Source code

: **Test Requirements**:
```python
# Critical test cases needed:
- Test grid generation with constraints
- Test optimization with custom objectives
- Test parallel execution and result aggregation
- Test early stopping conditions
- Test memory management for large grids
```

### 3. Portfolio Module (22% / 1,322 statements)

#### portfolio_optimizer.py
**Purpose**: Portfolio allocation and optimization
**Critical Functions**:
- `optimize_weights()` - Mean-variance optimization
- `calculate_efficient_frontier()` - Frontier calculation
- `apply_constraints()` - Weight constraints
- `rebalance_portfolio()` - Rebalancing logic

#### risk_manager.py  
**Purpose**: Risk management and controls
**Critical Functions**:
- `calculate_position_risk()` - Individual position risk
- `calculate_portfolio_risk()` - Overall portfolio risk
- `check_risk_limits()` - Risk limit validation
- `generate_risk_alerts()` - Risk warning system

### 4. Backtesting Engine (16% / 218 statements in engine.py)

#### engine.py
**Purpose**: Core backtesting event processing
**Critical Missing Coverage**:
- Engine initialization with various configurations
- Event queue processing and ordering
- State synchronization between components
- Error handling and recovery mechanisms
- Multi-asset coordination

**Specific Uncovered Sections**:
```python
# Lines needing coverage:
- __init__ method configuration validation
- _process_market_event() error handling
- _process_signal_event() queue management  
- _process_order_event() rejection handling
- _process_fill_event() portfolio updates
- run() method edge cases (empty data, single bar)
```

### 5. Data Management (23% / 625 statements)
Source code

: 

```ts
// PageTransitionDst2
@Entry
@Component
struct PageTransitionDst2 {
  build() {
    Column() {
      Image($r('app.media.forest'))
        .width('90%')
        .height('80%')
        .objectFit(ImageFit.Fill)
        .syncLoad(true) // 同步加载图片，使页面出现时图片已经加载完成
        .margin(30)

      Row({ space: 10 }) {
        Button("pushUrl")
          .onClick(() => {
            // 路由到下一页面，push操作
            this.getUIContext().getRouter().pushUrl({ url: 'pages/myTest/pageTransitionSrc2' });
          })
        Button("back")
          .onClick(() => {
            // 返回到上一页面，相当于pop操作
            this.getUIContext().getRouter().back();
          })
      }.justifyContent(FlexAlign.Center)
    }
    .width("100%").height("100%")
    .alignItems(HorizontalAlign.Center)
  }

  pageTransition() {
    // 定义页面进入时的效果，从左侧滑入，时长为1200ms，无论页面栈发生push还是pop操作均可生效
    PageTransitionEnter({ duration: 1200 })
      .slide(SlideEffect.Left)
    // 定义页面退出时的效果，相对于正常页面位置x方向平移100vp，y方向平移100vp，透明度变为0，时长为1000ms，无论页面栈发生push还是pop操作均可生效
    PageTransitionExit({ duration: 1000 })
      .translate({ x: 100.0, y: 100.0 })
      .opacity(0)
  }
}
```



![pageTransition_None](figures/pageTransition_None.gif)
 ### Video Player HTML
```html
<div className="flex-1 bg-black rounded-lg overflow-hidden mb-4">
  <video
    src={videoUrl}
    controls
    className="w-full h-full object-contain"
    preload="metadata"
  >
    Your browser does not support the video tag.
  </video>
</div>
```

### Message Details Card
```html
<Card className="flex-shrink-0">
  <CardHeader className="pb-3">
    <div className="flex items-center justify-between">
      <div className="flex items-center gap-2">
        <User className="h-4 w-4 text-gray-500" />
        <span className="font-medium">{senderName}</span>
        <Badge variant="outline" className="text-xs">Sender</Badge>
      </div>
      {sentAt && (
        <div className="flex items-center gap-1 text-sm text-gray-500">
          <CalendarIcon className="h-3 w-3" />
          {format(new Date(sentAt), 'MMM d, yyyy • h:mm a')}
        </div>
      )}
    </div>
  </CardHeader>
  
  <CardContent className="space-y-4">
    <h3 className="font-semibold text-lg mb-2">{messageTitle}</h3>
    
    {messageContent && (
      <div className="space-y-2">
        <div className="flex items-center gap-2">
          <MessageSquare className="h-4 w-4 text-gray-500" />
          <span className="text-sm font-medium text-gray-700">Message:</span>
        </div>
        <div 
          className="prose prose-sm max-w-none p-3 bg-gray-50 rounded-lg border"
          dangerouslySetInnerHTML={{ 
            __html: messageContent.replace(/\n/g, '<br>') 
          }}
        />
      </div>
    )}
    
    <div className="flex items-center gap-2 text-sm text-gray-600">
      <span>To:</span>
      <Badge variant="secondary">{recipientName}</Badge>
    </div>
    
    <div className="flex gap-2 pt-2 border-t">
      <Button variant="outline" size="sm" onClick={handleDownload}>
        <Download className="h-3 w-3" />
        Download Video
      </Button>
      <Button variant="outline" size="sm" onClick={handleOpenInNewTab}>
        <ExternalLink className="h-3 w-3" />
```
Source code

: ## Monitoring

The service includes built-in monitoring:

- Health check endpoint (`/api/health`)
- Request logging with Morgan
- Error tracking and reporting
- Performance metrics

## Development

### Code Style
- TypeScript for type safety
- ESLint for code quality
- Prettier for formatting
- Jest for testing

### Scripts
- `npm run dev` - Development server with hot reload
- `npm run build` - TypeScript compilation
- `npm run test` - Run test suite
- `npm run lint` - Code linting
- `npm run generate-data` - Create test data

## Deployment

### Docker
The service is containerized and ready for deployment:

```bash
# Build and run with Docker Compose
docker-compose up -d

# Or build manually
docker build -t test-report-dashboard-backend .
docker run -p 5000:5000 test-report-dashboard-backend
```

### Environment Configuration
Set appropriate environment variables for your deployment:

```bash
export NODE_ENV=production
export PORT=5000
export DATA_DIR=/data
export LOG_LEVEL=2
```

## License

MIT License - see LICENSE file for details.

Exercise prompt:
Print every line of the listing exactly.

Final answer:
Source code

: **Test Requirements**:
```python
# Critical test cases needed:
- Test grid generation with constraints
- Test optimization with custom objectives
- Test parallel execution and result aggregation
- Test early stopping conditions
- Test memory management for large grids
```

### 3. Portfolio Module (22% / 1,322 statements)

#### portfolio_optimizer.py
**Purpose**: Portfolio allocation and optimization
**Critical Functions**:
- `optimize_weights()` - Mean-variance optimization
- `calculate_efficient_frontier()` - Frontier calculation
- `apply_constraints()` - Weight constraints
- `rebalance_portfolio()` - Rebalancing logic

#### risk_manager.py  
**Purpose**: Risk management and controls
**Critical Functions**:
- `calculate_position_risk()` - Individual position risk
- `calculate_portfolio_risk()` - Overall portfolio risk
- `check_risk_limits()` - Risk limit validation
- `generate_risk_alerts()` - Risk warning system

### 4. Backtesting Engine (16% / 218 statements in engine.py)

#### engine.py
**Purpose**: Core backtesting event processing
**Critical Missing Coverage**:
- Engine initialization with various configurations
- Event queue processing and ordering
- State synchronization between components
- Error handling and recovery mechanisms
- Multi-asset coordination

**Specific Uncovered Sections**:
```python
# Lines needing coverage:
- __init__ method configuration validation
- _process_market_event() error handling
- _process_signal_event() queue management  
- _process_order_event() rejection handling
- _process_fill_event() portfolio updates
- run() method edge cases (empty data, single bar)
```

### 5. Data Management (23% / 625 statements)
Source code

: 

```ts
// PageTransitionDst2
@Entry
@Component
struct PageTransitionDst2 {
  build() {
    Column() {
      Image($r('app.media.forest'))
        .width('90%')
        .height('80%')
        .objectFit(ImageFit.Fill)
        .syncLoad(true) // 同步加载图片，使页面出现时图片已经加载完成
        .margin(30)

      Row({ space: 10 }) {
        Button("pushUrl")
          .onClick(() => {
            // 路由到下一页面，push操作
            this.getUIContext().getRouter().pushUrl({ url: 'pages/myTest/pageTransitionSrc2' });
          })
        Button("back")
          .onClick(() => {
            // 返回到上一页面，相当于pop操作
            this.getUIContext().getRouter().back();
          })
      }.justifyContent(FlexAlign.Center)
    }
    .width("100%").height("100%")
    .alignItems(HorizontalAlign.Center)
  }

  pageTransition() {
    // 定义页面进入时的效果，从左侧滑入，时长为1200ms，无论页面栈发生push还是pop操作均可生效
    PageTransitionEnter({ duration: 1200 })
      .slide(SlideEffect.Left)
    // 定义页面退出时的效果，相对于正常页面位置x方向平移100vp，y方向平移100vp，透明度变为0，时长为1000ms，无论页面栈发生push还是pop操作均可生效
    PageTransitionExit({ duration: 1000 })
      .translate({ x: 100.0, y: 100.0 })
      .opacity(0)
  }
}
```



![pageTransition_None](figures/pageTransition_None.gif)
 ### Video Player HTML
```html
<div className="flex-1 bg-black rounded-lg overflow-hidden mb-4">
  <video
    src={videoUrl}
    controls
    className="w-full h-full object-contain"
    preload="metadata"
  >
    Your browser does not support the video tag.
  </video>
</div>
```

### Message Details Card
```html
<Card className="flex-shrink-0">
  <CardHeader className="pb-3">
    <div className="flex items-center justify-between">
      <div className="flex items-center gap-2">
        <User className="h-4 w-4 text-gray-500" />
        <span className="font-medium">{senderName}</span>
        <Badge variant="outline" className="text-xs">Sender</Badge>
      </div>
      {sentAt && (
        <div className="flex items-center gap-1 text-sm text-gray-500">
          <CalendarIcon className="h-3 w-3" />
          {format(new Date(sentAt), 'MMM d, yyyy • h:mm a')}
        </div>
      )}
    </div>
  </CardHeader>
  
  <CardContent className="space-y-4">
    <h3 className="font-semibold text-lg mb-2">{messageTitle}</h3>
    
    {messageContent && (
      <div className="space-y-2">
        <div className="flex items-center gap-2">
          <MessageSquare className="h-4 w-4 text-gray-500" />
          <span className="text-sm font-medium text-gray-700">Message:</span>
        </div>
        <div 
          className="prose prose-sm max-w-none p-3 bg-gray-50 rounded-lg border"
          dangerouslySetInnerHTML={{ 
            __html: messageContent.replace(/\n/g, '<br>') 
          }}
        />
      </div>
    )}
    
    <div className="flex items-center gap-2 text-sm text-gray-600">
      <span>To:</span>
      <Badge variant="secondary">{recipientName}</Badge>
    </div>
    
    <div className="flex gap-2 pt-2 border-t">
      <Button variant="outline" size="sm" onClick={handleDownload}>
        <Download className="h-3 w-3" />
        Download Video
      </Button>
      <Button variant="outline" size="sm" onClick={handleOpenInNewTab}>
        <ExternalLink className="h-3 w-3" />
```
Source code

: ## Monitoring

The service includes built-in monitoring:

- Health check endpoint (`/api/health`)
- Request logging with Morgan
- Error tracking and reporting
- Performance metrics

## Development

### Code Style
- TypeScript for type safety
- ESLint for code quality
- Prettier for formatting
- Jest for testing

### Scripts
- `npm run dev` - Development server with hot reload
- `npm run build` - TypeScript compilation
- `npm run test` - Run test suite
- `npm run lint` - Code linting
- `npm run generate-data` - Create test data

## Deployment

### Docker
The service is containerized and ready for deployment:

```bash
# Build and run with Docker Compose
docker-compose up -d

# Or build manually
docker build -t test-report-dashboard-backend .
docker run -p 5000:5000 test-report-dashboard-backend
```

### Environment Configuration
Set appropriate environment variables for your deployment:

```bash
export NODE_ENV=production
export PORT=5000
export DATA_DIR=/data
export LOG_LEVEL=2
```

## License

MIT License - see LICENSE file for details.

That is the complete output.